◆ WHAT YOU HAVE TO DO
Where the word "provar" shows up in the entries below, please copy the whole line.

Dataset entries
════════════════
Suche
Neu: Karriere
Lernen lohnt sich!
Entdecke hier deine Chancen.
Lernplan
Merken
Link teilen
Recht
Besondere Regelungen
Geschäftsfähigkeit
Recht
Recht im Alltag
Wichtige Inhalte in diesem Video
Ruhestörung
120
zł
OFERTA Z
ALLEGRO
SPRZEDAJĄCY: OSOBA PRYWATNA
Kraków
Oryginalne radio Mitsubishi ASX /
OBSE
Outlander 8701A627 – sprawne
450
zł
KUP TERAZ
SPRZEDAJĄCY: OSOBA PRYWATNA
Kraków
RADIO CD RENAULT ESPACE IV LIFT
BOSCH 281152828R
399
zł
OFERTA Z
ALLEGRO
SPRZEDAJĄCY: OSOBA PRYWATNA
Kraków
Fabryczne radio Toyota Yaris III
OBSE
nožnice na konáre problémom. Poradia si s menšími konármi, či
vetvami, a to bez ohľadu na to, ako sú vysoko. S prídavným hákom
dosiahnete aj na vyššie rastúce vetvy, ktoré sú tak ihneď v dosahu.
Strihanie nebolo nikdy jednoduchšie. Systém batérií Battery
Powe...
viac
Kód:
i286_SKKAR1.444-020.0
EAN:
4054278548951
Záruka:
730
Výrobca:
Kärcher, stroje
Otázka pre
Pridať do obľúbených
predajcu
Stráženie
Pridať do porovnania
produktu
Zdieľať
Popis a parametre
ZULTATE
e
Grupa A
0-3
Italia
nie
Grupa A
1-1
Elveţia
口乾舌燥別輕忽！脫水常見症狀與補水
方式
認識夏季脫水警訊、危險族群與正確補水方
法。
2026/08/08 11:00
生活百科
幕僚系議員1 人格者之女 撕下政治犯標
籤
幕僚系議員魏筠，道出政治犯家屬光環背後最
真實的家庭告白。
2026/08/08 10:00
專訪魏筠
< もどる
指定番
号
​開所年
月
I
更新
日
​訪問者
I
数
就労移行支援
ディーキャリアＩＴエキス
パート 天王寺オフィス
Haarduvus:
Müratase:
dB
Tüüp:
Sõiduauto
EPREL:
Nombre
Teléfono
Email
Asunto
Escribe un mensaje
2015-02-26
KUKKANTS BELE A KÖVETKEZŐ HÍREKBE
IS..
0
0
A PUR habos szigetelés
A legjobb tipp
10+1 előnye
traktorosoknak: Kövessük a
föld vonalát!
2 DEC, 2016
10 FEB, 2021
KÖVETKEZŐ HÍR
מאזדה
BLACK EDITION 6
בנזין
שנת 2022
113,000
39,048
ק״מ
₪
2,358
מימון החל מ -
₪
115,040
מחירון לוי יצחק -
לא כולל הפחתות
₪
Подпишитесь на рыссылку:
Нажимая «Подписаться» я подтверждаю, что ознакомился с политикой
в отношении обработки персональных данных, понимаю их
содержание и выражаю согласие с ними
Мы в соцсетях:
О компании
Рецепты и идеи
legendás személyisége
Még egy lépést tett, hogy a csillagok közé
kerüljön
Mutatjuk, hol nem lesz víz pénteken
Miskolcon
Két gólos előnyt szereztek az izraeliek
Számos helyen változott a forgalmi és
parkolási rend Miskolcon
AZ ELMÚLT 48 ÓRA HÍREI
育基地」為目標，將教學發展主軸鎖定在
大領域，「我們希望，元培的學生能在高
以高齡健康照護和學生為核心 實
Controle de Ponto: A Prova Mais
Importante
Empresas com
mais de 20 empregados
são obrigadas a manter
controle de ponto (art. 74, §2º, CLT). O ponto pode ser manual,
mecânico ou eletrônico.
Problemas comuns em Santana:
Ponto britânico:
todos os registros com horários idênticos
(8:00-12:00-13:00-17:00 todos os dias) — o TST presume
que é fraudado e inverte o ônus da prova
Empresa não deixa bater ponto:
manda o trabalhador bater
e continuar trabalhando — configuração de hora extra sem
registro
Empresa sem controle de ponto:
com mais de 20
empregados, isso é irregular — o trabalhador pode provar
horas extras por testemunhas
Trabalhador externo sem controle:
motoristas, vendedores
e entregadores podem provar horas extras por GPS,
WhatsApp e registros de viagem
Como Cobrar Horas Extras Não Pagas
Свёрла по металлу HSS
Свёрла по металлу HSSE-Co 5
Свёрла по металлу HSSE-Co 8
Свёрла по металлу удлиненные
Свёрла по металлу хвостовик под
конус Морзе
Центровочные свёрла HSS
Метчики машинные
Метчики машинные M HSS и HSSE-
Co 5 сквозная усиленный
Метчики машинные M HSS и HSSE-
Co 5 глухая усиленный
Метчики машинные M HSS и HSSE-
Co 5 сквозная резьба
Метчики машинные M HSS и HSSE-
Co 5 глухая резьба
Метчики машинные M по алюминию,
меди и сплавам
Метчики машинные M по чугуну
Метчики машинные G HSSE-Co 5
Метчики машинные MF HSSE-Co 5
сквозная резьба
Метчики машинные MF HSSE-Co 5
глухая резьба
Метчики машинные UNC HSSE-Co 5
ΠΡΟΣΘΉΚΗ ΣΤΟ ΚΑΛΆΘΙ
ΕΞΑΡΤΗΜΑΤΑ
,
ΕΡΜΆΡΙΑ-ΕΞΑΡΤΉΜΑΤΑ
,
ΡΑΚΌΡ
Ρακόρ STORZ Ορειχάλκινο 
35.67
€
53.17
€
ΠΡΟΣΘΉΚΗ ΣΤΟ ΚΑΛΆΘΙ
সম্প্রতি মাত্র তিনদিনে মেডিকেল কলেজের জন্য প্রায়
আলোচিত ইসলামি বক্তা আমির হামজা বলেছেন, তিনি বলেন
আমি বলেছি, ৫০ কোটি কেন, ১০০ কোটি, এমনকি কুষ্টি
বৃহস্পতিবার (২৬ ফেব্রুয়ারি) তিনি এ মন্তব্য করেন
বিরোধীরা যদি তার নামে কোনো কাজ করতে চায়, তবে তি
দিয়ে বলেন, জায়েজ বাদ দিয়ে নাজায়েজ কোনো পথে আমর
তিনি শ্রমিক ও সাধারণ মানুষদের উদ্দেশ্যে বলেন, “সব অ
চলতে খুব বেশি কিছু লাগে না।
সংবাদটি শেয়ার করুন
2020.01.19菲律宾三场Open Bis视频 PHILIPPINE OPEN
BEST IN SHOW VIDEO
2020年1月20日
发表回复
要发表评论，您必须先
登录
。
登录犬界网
════════════════
◆ REPLY
empregados, isso é irregular — o trabalhador pode provar
e entregadores podem provar horas extras por GPS,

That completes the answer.